**Consegna:** Riporta per intero il brano sulla spesa al mercato, senza cambiare nemmeno una parola.

**Brano:**

E’ stupendo e brulica vita. Beviamo il caffè, ci rilassiamo
andiamo a fare la spesa. Al mercato io e la ragazza spagnola
scegliamo l’ignoranza: cerchiamo carnazza per il barbecue. Una
fantastica supercazzola in cinese della laoban del caso, mentre io e lei parliamo mezzo
inglese e mezzo in spagnolo, ci rifila per 3 euro quattro robe di carne che
nutrirebbero un esercito. Joder, que bueno, dice la spagnola. Concordo.

Torniamo indietro, in taxi, costeggiamo il fiume. Immobile e deserto. Arriviamo al Social Center, come lo chiamano i cinesi che vivono lì.

**Dati forniti:**
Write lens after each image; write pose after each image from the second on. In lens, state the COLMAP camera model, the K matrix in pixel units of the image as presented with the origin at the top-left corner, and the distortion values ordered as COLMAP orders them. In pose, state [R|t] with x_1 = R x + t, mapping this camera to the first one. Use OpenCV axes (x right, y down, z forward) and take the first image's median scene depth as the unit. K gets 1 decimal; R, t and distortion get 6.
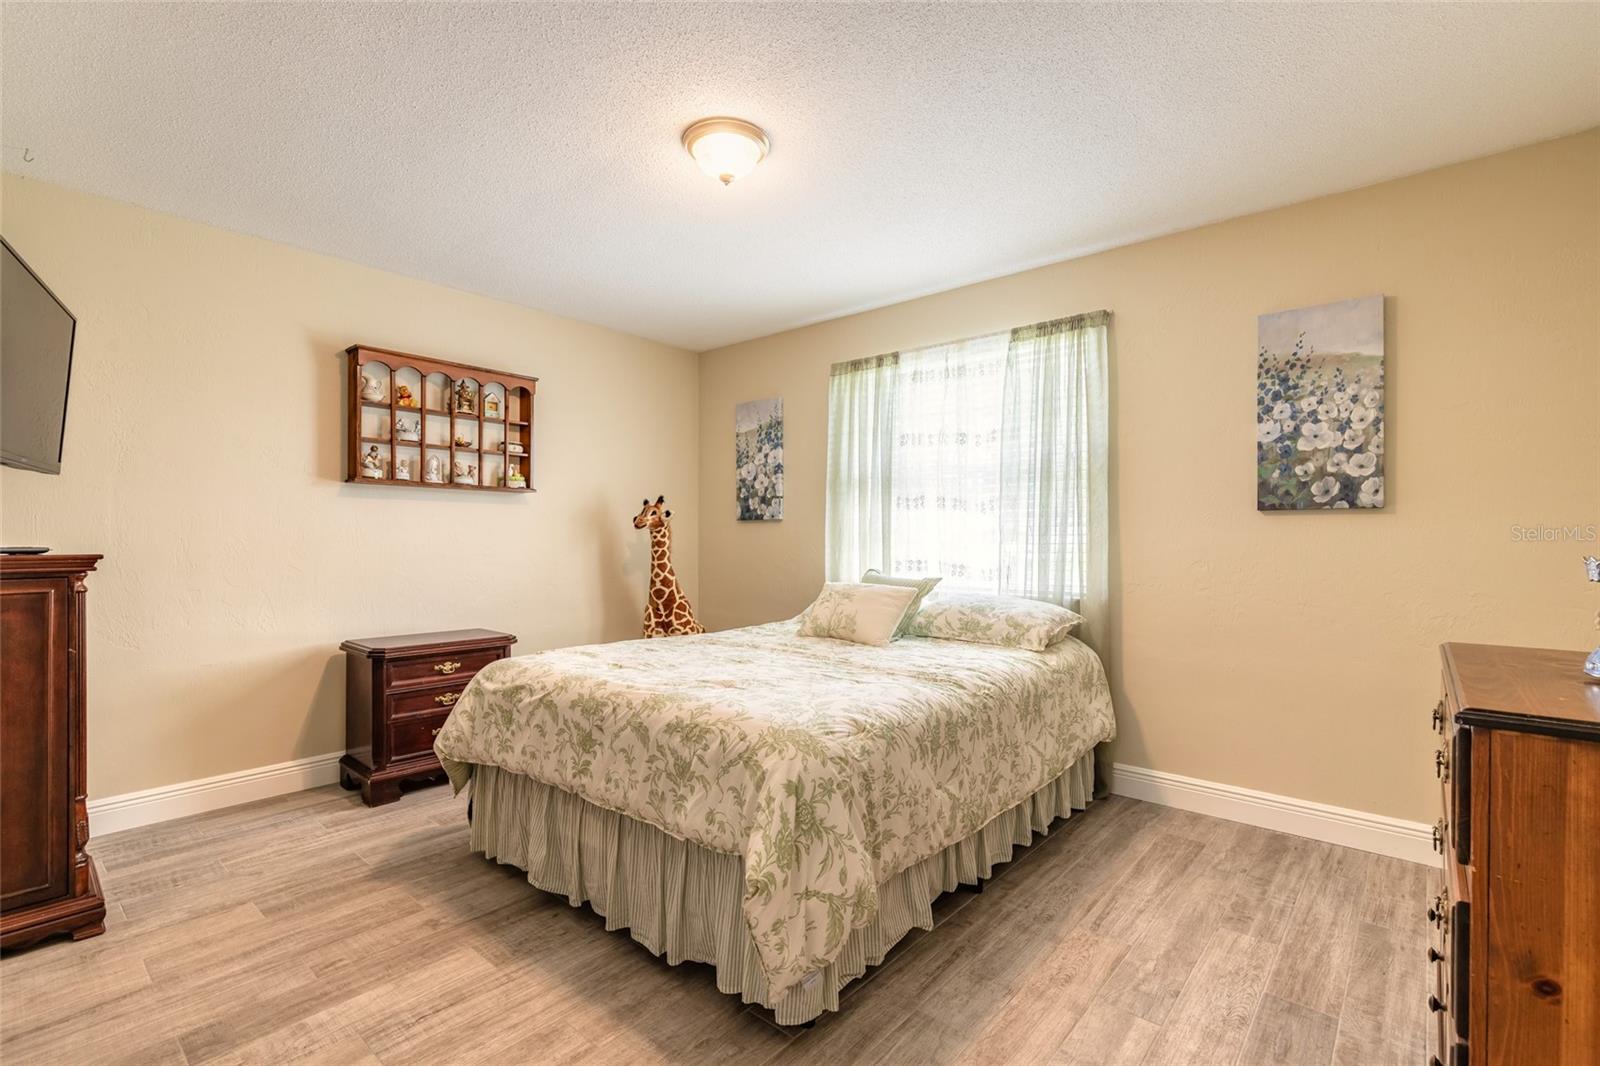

**Spazio risposta:**
E’ stupendo e brulica vita. Beviamo il caffè, ci rilassiamo
andiamo a fare la spesa. Al mercato io e la ragazza spagnola
scegliamo l’ignoranza: cerchiamo carnazza per il barbecue. Una
fantastica supercazzola in cinese della laoban del caso, mentre io e lei parliamo mezzo
inglese e mezzo in spagnolo, ci rifila per 3 euro quattro robe di carne che
nutrirebbero un esercito. Joder, que bueno, dice la spagnola. Concordo.

Torniamo indietro, in taxi, costeggiamo il fiume. Immobile e deserto. Arriviamo al Social Center, come lo chiamano i cinesi che vivono lì.